Being able to see at a single glance whether, how and at which locations care-sector and other real estate can be made profitable or investment decisions can be taken. ‘Care on the map’ makes it possible. A second platform is under development. Five questions about these applications for TNO’s Henk Sijsling and Andrew Koster.
1. What is ‘Care-sector real estate on the map’?
Henk (senior real estate researcher and financial engineer): “‘Care-sector real estate on the map’ is an online map to which data and models can be linked. For example, there is a model that contains data about the building, the types, costs, bank repayments, lost revenues, interim renovation work, and re-use. Data about the finances of care bodies, the quality of care, the consequences for real estate of policies for allowing people to live longer at home, and demographics at regional level is also included. The useful thing about this application is that the results from whichever model can be highlighted interactively on a spatial chart and that a wealth of data about care-sector real estate can be made available in one place.”
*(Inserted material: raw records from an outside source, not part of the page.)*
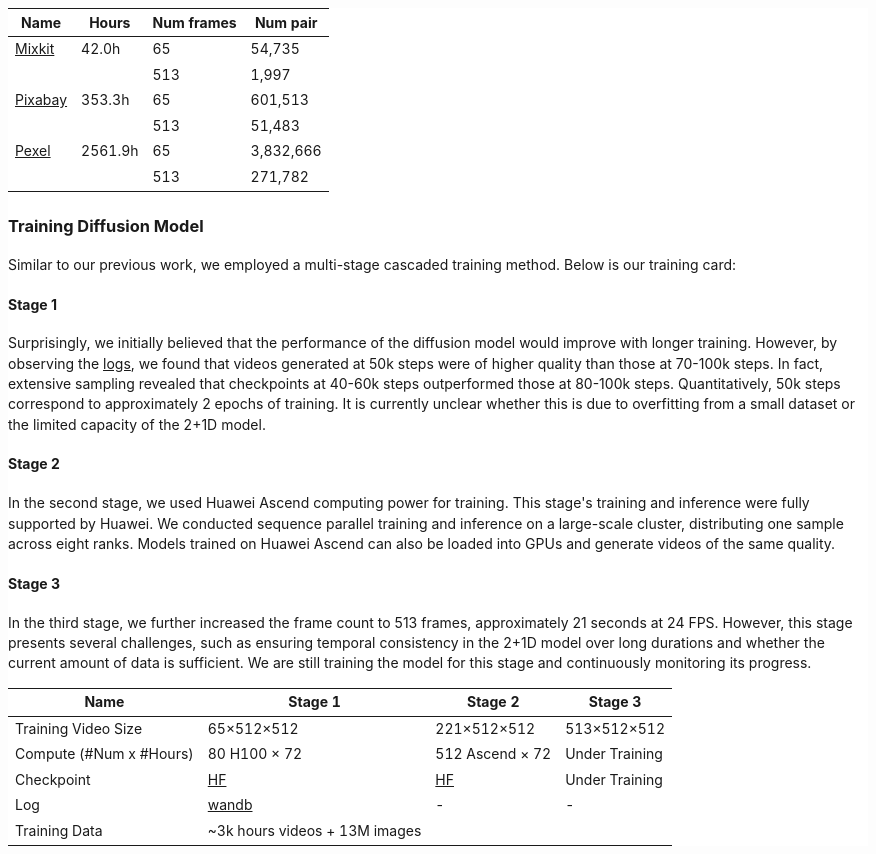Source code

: 

| Name | Hours | Num frames | Num pair |
|---|---|---|---|
| [Mixkit](https://mixkit.co/) | 42.0h |  65 |  54,735 |
|   |  |  513 |  1,997 | 
| [Pixabay](https://pixabay.com/) | 353.3h |  65 | 601,513 |
|   |  |  513 |  51,483 | 
| [Pexel](https://www.pexels.com/) | 2561.9h |  65 |  3,832,666 |
|   |  |  513 |  271,782 | 

### Training Diffusion Model
Similar to our previous work, we employed a multi-stage cascaded training method. Below is our training card:

#### Stage 1

Surprisingly, we initially believed that the performance of the diffusion model would improve with longer training. However, by observing the [logs](https://api.wandb.ai/links/linbin/o76j03j4), we found that videos generated at 50k steps were of higher quality than those at 70-100k steps. In fact, extensive sampling revealed that checkpoints at 40-60k steps outperformed those at 80-100k steps. Quantitatively, 50k steps correspond to approximately 2 epochs of training. It is currently unclear whether this is due to overfitting from a small dataset or the limited capacity of the 2+1D model.

#### Stage 2

In the second stage, we used Huawei Ascend computing power for training. This stage's training and inference were fully supported by Huawei. We conducted sequence parallel training and inference on a large-scale cluster, distributing one sample across eight ranks. Models trained on Huawei Ascend can also be loaded into GPUs and generate videos of the same quality.


#### Stage 3

In the third stage, we further increased the frame count to 513 frames, approximately 21 seconds at 24 FPS. However, this stage presents several challenges, such as ensuring temporal consistency in the 2+1D model over long durations and whether the current amount of data is sufficient. We are still training the model for this stage and continuously monitoring its progress.

| Name | Stage 1 | Stage 2 | Stage 3 |
|---|---|---|---|
| Training Video Size | 65×512×512 |  221×512×512 | 513×512×512 |
| Compute (#Num x #Hours) | 80 H100 × 72 | 512 Ascend × 72 |  Under Training |
| Checkpoint | [HF](https://huggingface.co/LanguageBind/Open-Sora-Plan-v1.1.0/tree/main/65x512x512) | [HF](https://huggingface.co/LanguageBind/Open-Sora-Plan-v1.1.0/tree/main/221x512x512) | Under Training |
| Log | [wandb](https://api.wandb.ai/links/linbin/o76j03j4) | - |  - |
| Training Data | ~3k hours videos + 13M images |  |  |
2. What can you do with this application?
Henk: “The models’ results are accompanied with spatial information. This could produce results that are very different to initial expectations. It is therefore a good means for predicting the future.”
“It is a good means for predicting the future”
3. How did ‘Care-sector real estate on the map’ come about?
Henk: “In 2015, the Ministry of Public Health, Welfare and Sport was faced with a claim of 2.2 billion euros. TNO was given the task of shedding light on this claim, and used ‘Care-sector real estate on the map’ in the process. The facts, figures and information that this produced led to a reduction of the claim, to 200 million euros. The purpose of ‘Care-sector real estate on the map’ is to acquire, in an efficient manner, supporting information for real estate decisions by the Ministry and local authorities.”
4. What impact is ‘Care on the map’ having?
Henk: “In the Netherlands, it is the Randstad region where investors have traditionally set their sights. However, research shows a wider picture. After all, there are triple A locations in the Achterhoek area as well. Statistics show that the working population is very highly qualified there. The region is also experiencing economic growth, and incomes per person are on the increase. Despite this, non-local investors are not interested in the area. Larger investors such as pension funds do not have enough time to study the range of investment opportunities in depth. They use information supplied by local authorities and developers. This has not proved to be reliable. So they invest elsewhere. Almost always outside the Netherlands. That is the reason for developing a follow-up to ‘Care on the map’: ‘Assets on the map’.”
“Decisions can now be based more readily on facts and less on political considerations”
5. What is the idea behind ‘Assets on the map’?
Andrew (senior business development manager in buildings and infrastructures): “What applies to care-sector real estate also affects the whole real estate sector, including banks, pension funds and investors. That is why we are now making a follow-up application specifically for the real-estate sector.”
Henk: “‘Assets on the map’ incorporates demographic data, data about the built environment, scope for expenditure, mobility, the regional economy, and cultural developments. It can assist provincial governments, local authorities, real estate owners and housing corporations in their decision-making processes. Together with the Noorderruimte knowledge centre, TNO has used ‘Assets on the map’ to carry out research into the effects of economic contraction, home insulation, and liveability on a neighbourhood in Emmen. The area in which the corporation sought to improve home insulation appeared to have relatively poor prospects with regard to value creation. The homes were not very sought-after and investments were unlikely to bring about much change. Investing in more popular neighbourhoods would be a more realistic option.”
Andrew: “We can say that ‘Assets on the map’ and ‘Care-sector real estate on the map’ can help increase the value of care-sector real estate by predicting the future with well-underpinned models, rather than simply by extrapolating ‘feelings’. Decisions can now be based more readily on facts and less on political considerations.”